The Urea plant is a single stream plant and utilises a Mitsui Toatsu total recycle- C process. The plant has a capacity of 1,140 metric tonnes per day. The urea plant boasts of an upgraded water recovery system. Barometric condenser water is recycled in a close-loop cooling tower. Recycled water is used for sealing gland packing of various pumps. Water that accumulates due to the blow down from the tower is reused as process water in the manufacturing process.

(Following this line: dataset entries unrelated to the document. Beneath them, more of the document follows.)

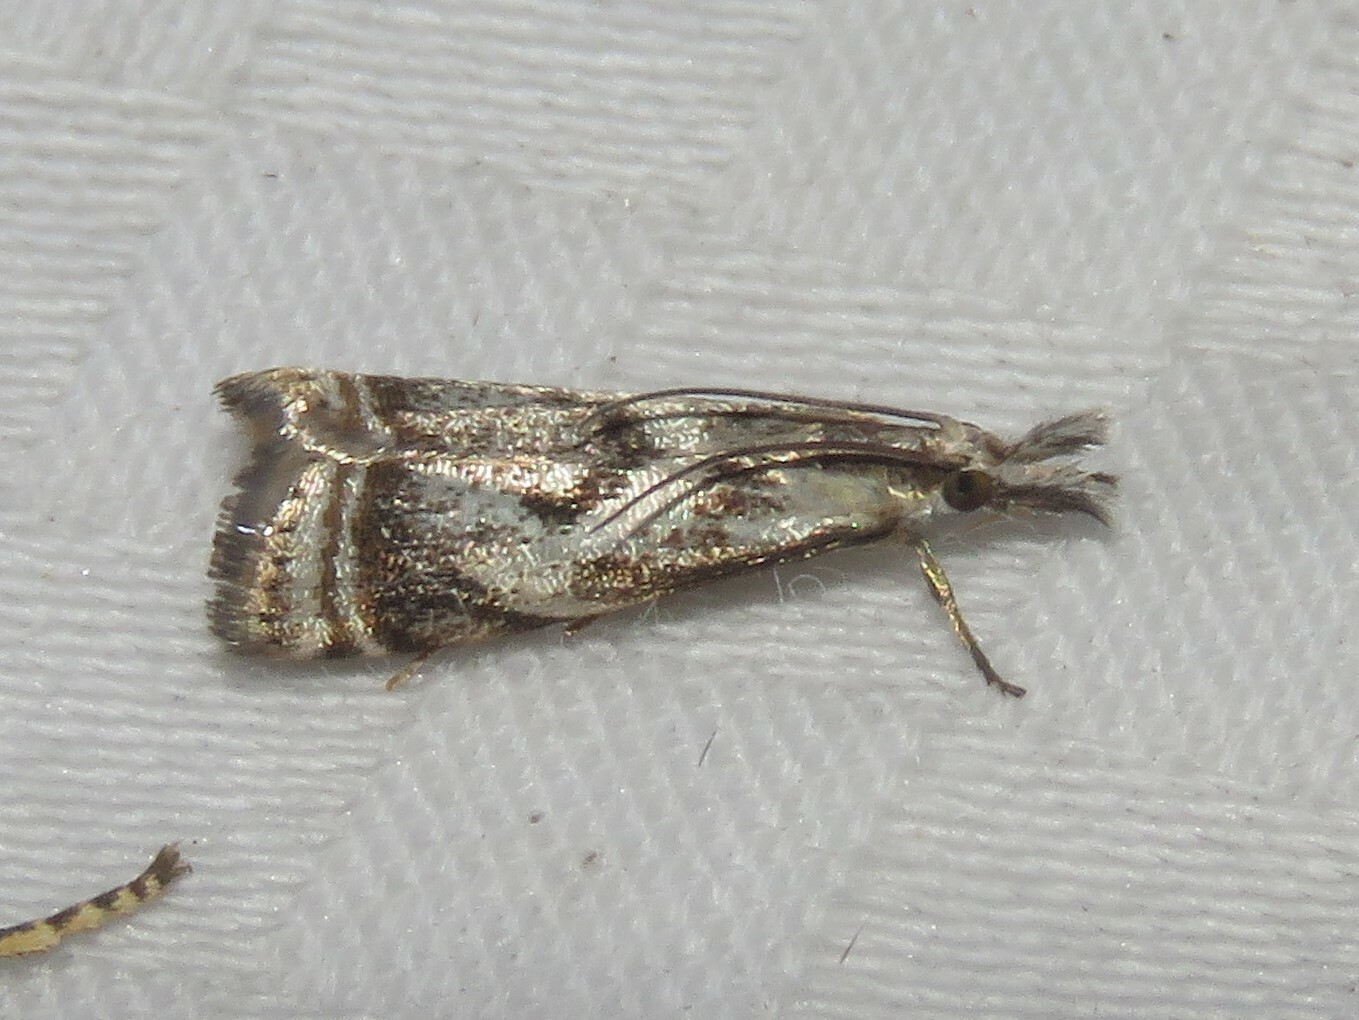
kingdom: Animalia
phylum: Arthropoda
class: Insecta
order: Lepidoptera
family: Crambidae
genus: Microcrambus
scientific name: Microcrambus elegans
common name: Elegant grass-veneer
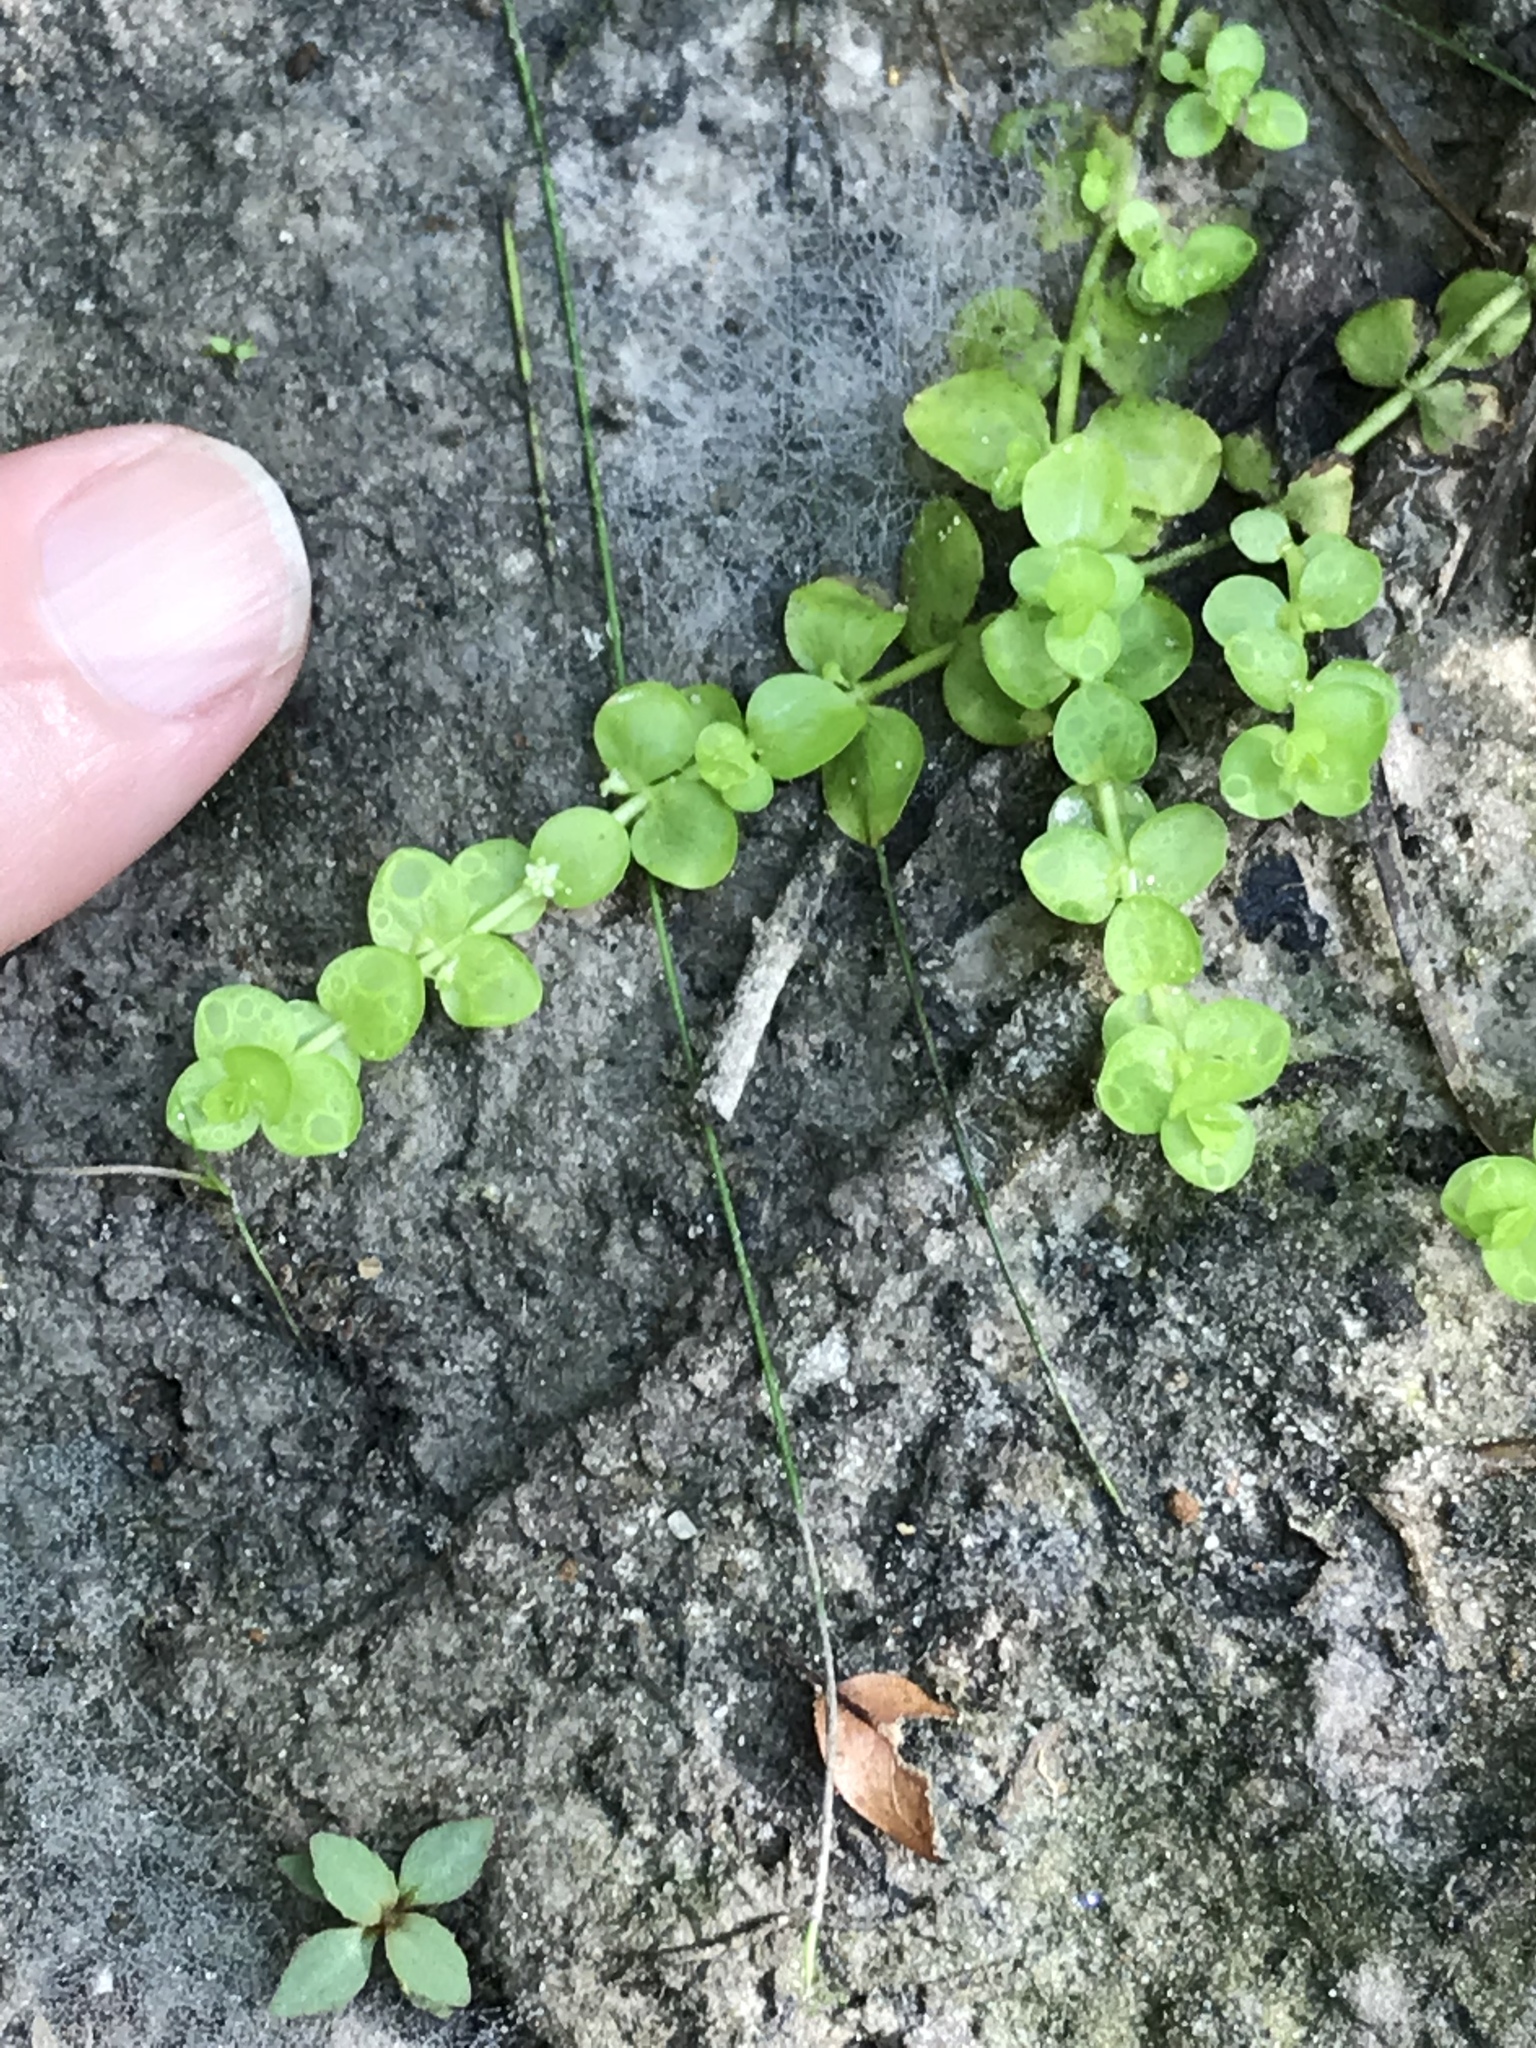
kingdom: Plantae
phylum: Tracheophyta
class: Magnoliopsida
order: Lamiales
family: Linderniaceae
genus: Micranthemum
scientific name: Micranthemum umbrosum
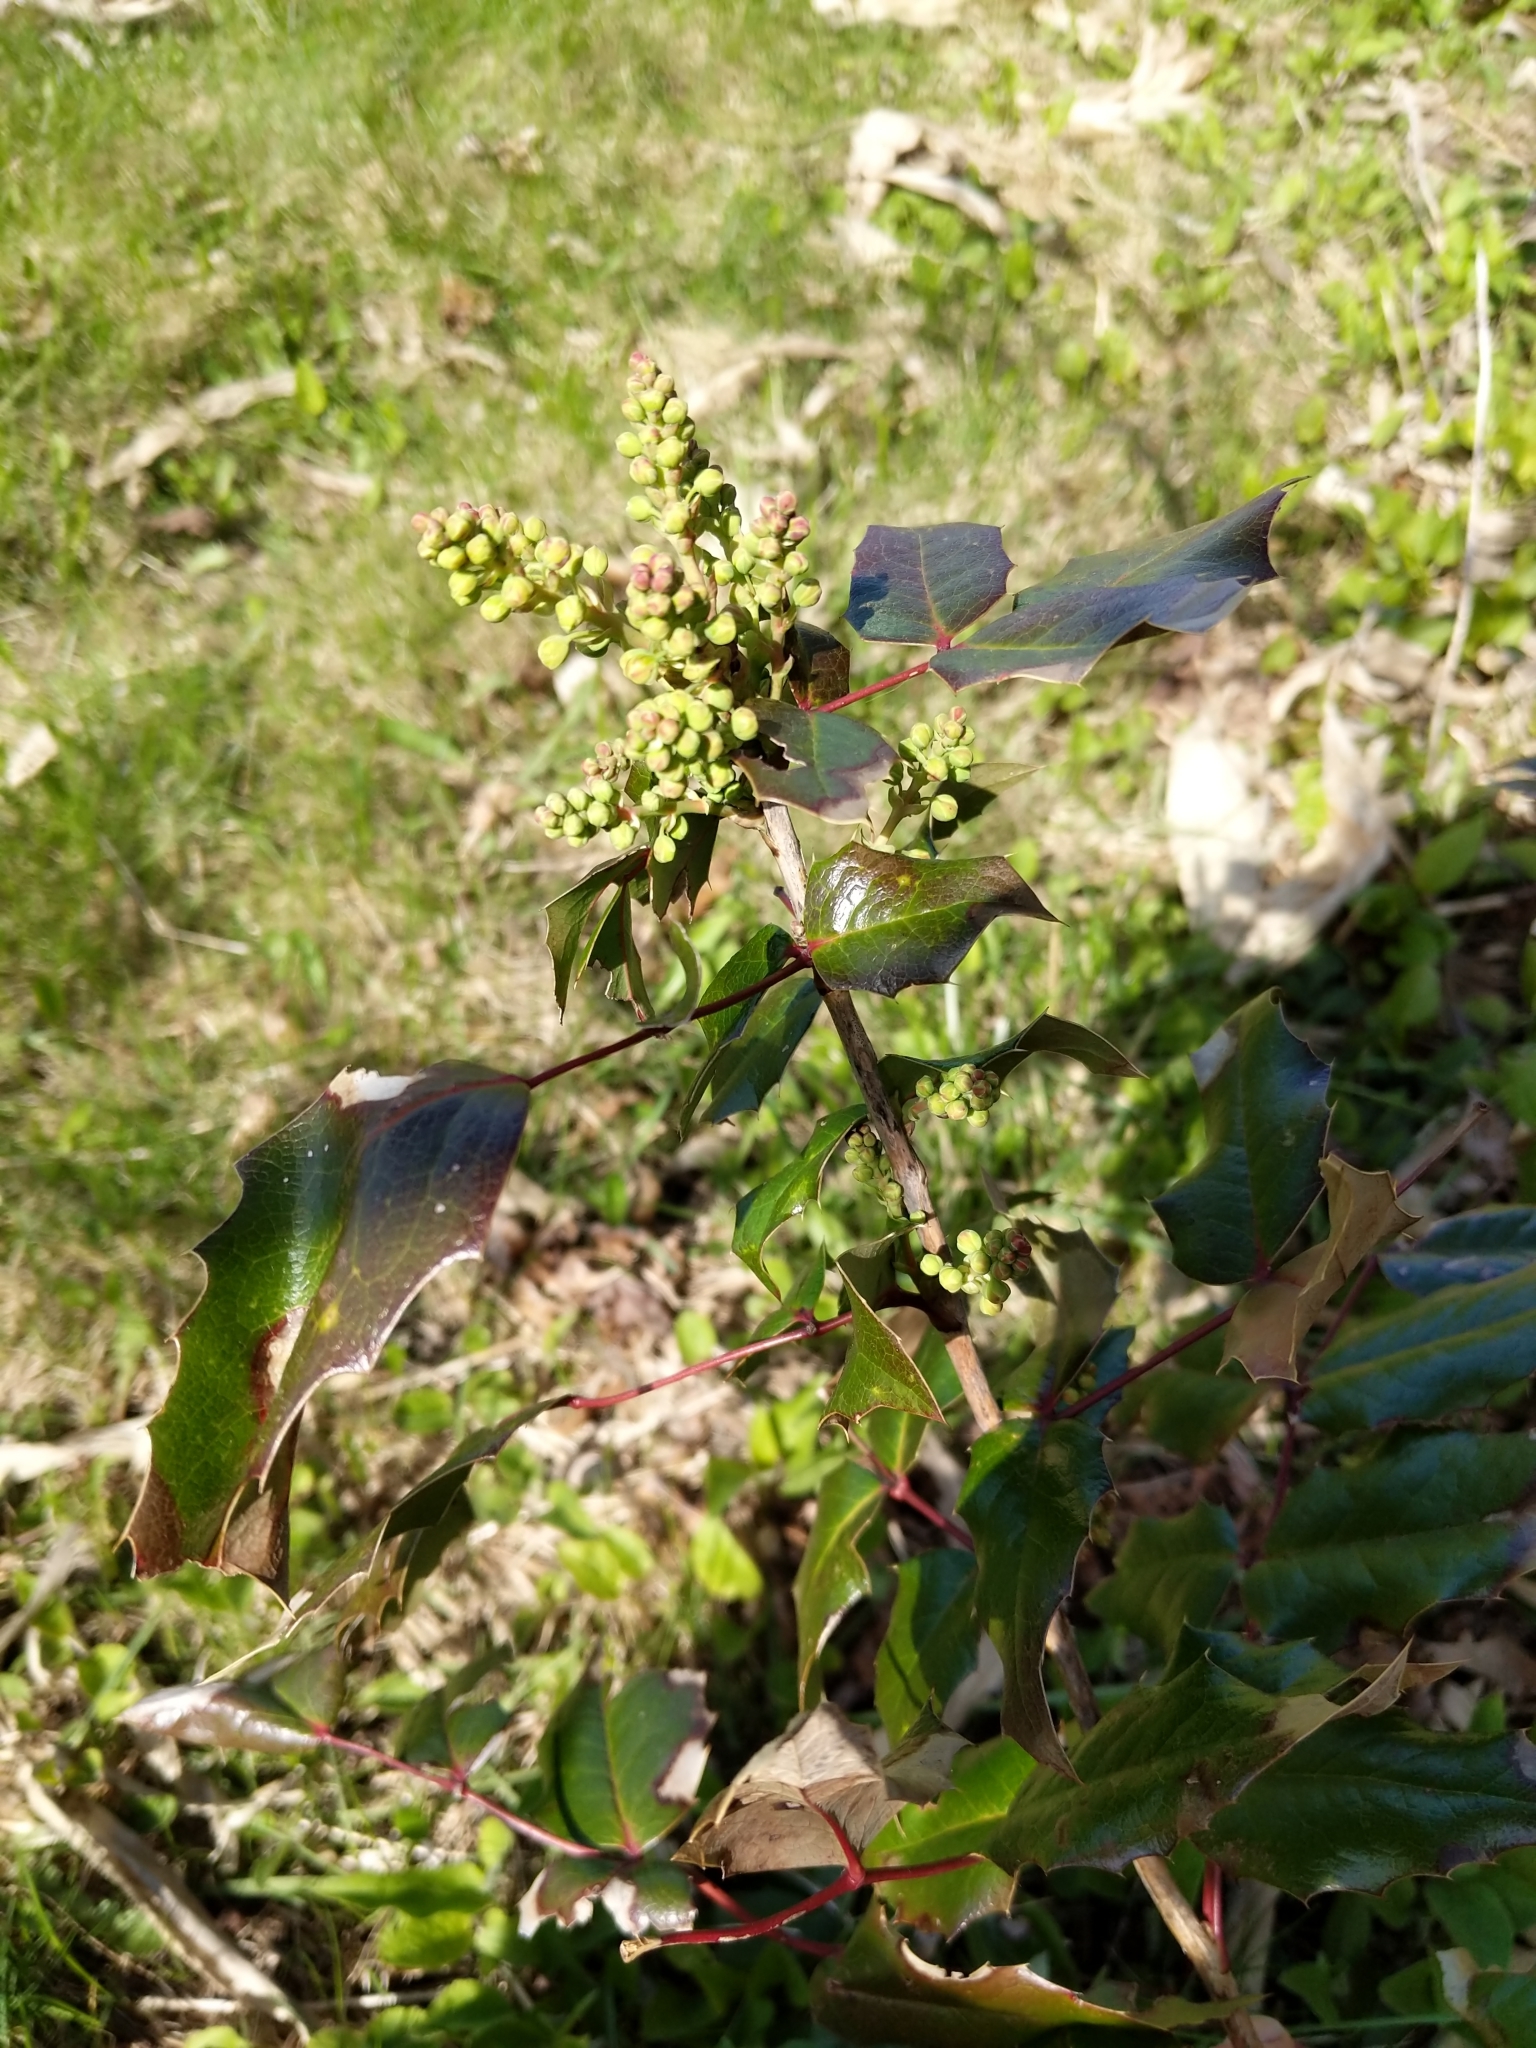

Urea Plant is designed by Toyo Engineering Corporation, Japan using Mitsui Toatsu Total Recycle – C Process having liquid ammonia and carbon dioxide as feedstock. It has the following sections:
4. Drying and prilling
The Urea synthesis reaction occurs in two stages. In the first reaction ammonia reacts with CO2 to form ammonium carbamate. In the second reaction carbamate dehydrolysis to give urea and water. The first reaction goes to completion and is exothermic whereas the second reaction is endothermic and governed by equilibrium conditions. The urea converter bottom temperature is 182 deg.C and the top temperature is 198 deg.C. Typical CO2 conversion achieved in the reactor is 68%. Process fluid going out of reactor has Urea, excess ammonia, unconverted carbamate and water.
The reactor effluent mixture is progressively decomposed in three stages. The first stage (High Pressure Decomposer) operates at 17.5 kg/cm2(A). The second stage (Low Pressure Decomposer) operates at 3.5 kg/cm2(A) and the last stage (Gas Separator) operates at 1.3kg/cm2(A)/atmospheric. As the process stream flows through these decomposing stages excess ammonia is stripped off and unconverted carbamate is decomposed to yield ammonia and carbon dioxide which are again stripped off. Thus the process stream gets increasingly concentrated with Urea. Steam is used to supply the energy requirement in the decomposers. With the exit of the gas separatorthe Urea solution is concentrated to 72-75%.
Urea solution coming from the Gas separator is fed to the crystallizer. In the crystallizer the solution is further concentrated by evaporating water under vacuum. Urea crystals formed are separated by centrifuging and the mother liquor is recycled back to the crystallizer. Water vapour emerging out of crystallizer is condensed into barometric condenser and circulating water is cooled in a dedicated cooling tower.
Drying and Prilling
The urea crystals are dried in a fluidizing dryer using hot air and pneumatically conveyed to the top of the prilling tower. The crystals are separated from the air at the top of prilling tower by cyclones, re-melted by using steam and fed to the vibro priller basket. The urea prills are formed while descending down the prilling tower and these are cooled by the rising air stream supplied by the blowers installed at the bottom of the CFD belt. On the CFD belt prills are cooled to temperature of 40 deg.C. and sent to Bagging.
In this section the excess ammonia present in the reactor and unconverted ammonium carbamate solution which is decomposed in the decomposers is recovered in respective condensers of decomposers and recycled back to the reactor. The excess ammonia from the reactor is again condensed in ammonia condensers and recycled back to the reactor.